Yamaguchi Ryo, Kani Hiroko, Yamamoto Takehito, Tanaka Takehiro, Suzuki Hiroshi
Department of Pharmacy, The University of Tokyo Hospital, Faculty of Medicine, The University of Tokyo, 7-3-1 Hongo, Bunkyo-ku, Tokyo, 113-8655, Japan.
The Education Center for Clinical Pharmacy, Graduate School of Pharmaceutical Sciences, The University of Tokyo, 7-3-1 Hongo, Bunkyo-ku, Tokyo, 113-0033, Japan.
J Pharm Health Care Sci. 2022 Jan 4;8(1):3. doi: 10.1186/s40780-021-00231-w.
The standard dose of vancomycin (VCM, 2 g/day) sometimes fails to achieve therapeutic concentration in patients with normal renal function. In this study, we aimed to identify factors to predict patients who require high-dose vancomycin (> 2 g/day) to achieve a therapeutic concentration and to develop a decision flowchart to select these patients prior to VCM administration.

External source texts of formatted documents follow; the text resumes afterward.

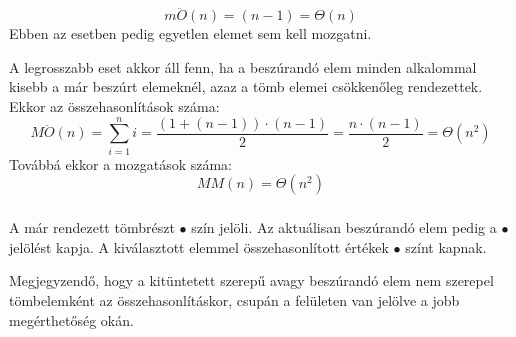 \documentclass{elteikthesis}
\newcommand{\hiddensubsubsection}[1]{
	\stepcounter{subsubsection}
	\subsubsection*{\hspace{1em}{#1}}
}
\begin{document}
$$m\ddot{O}(n)=(n-1)=\Theta(n)$$
Ebben az esetben pedig egyetlen elemet sem kell mozgatni.\par
A legrosszabb eset akkor áll fenn, ha a beszúrandó elem minden alkalommal kisebb a már beszúrt elemeknél, azaz a tömb elemei csökkenőleg rendezettek\cite{Fekete}. Ekkor az összehasonlítások száma:
$$M\ddot{O}(n)=\sum\limits_{i=1}^n i = \frac{(1+(n-1))\cdot(n-1)}{2}=\frac{n\cdot(n-1)}{2}=\Theta(n^2)$$
Továbbá ekkor a mozgatások száma:
$$MM(n)=\Theta(n^2)$$
\hiddensubsubsection{Jelölések az állapotjelző felületen}
A már rendezett tömbrészt \textcolor{done}{\Huge$\bullet$} szín jelöli. Az aktuálisan beszúrandó elem pedig a \textcolor{select}{\Huge$\bullet$} jelölést kapja. A kiválasztott elemmel összehasonlított értékek \textcolor{swap}{\Huge$\bullet$} színt kapnak.\par
Megjegyzendő, hogy a kitüntetett szerepű avagy beszúrandó elem nem szerepel tömbelemként az összehasonlításkor, csupán a felületen van jelölve a jobb megérthetőség okán.
\end{document}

Patients who had an estimated creatinine clearance using the Cockcroft-Gault equation (eCCr) of ≥50 mL/min and received intravenous VCM were divided into 2 cohorts: an estimation set (n = 146, from April to September 2016) and a validation set (n = 126, from October 2016 to March 2017). In each set, patients requiring ≤2 g/day of VCM to maintain the therapeutic trough concentration (10-20 μg/mL) were defined as standard-dose patients, while those who needed > 2 g/day were defined as high-dose patients. Univariate and multivariate logistic regression analysis was performed to identify the predictive factors for high-dose patients and decision tree analysis was performed to develop decision flowchart to identify high-dose patients.
Among the covariates analyzed, age and eCCr were identified as independent predictors for high-dose patients. Further, the decision tree analysis revealed that eCCr (cut off value = 81.3 mL/min) is the top predictive factor and is followed by age (cut off value = 58 years). Based on these findings, a decision flowchart was constructed, in which patients with eCCr ≥81.3 mL/min and age < 58 years were designated as high-dose patients and other patients were designated as standard-dose patients. Subsequently, we applied this decision flowchart to the validation set and obtained good predictive performance (positive and negative predictive values are 77.6 and 84.4%, respectively).
These results suggest that the decision flowchart constructed in this study provides an important contribution for avoiding underdosing of VCM in patients with eCCr of ≥50 mL/min.
对于肾功能正常的患者,万古霉素(VCM)的标准剂量(2克/天)有时无法达到治疗浓度。在本研究中,我们旨在确定预测需要高剂量万古霉素(>2克/天)以达到治疗浓度的患者的因素,并制定一个决策流程图,以便在给予VCM之前选择这些患者。
使用Cockcroft-Gault方程估算肌酐清除率(eCCr)≥50毫升/分钟且接受静脉注射VCM的患者被分为两个队列:一个估算集(n = 146,2016年4月至9月)和一个验证集(n = 126,2016年10月至2017年3月)。在每个集合中,将需要≤2克/天的VCM以维持治疗谷浓度(10 - 20微克/毫升)的患者定义为标准剂量患者,而需要>2克/天的患者定义为高剂量患者。进行单因素和多因素逻辑回归分析以确定高剂量患者的预测因素,并进行决策树分析以制定识别高剂量患者的决策流程图。
在分析的协变量中,年龄和eCCr被确定为高剂量患者的独立预测因素。此外,决策树分析显示eCCr(截断值 = 81.3毫升/分钟)是首要预测因素,其次是年龄(截断值 = 58岁)。基于这些发现,构建了一个决策流程图,其中eCCr≥81.3毫升/分钟且年龄<58岁的患者被指定为高剂量患者,其他患者被指定为标准剂量患者。随后,我们将此决策流程图应用于验证集,获得了良好的预测性能(阳性和阴性预测值分别为77.6%和84.4%)。
这些结果表明,本研究构建的决策流程图为避免eCCr≥50毫升/分钟的患者VCM剂量不足做出了重要贡献。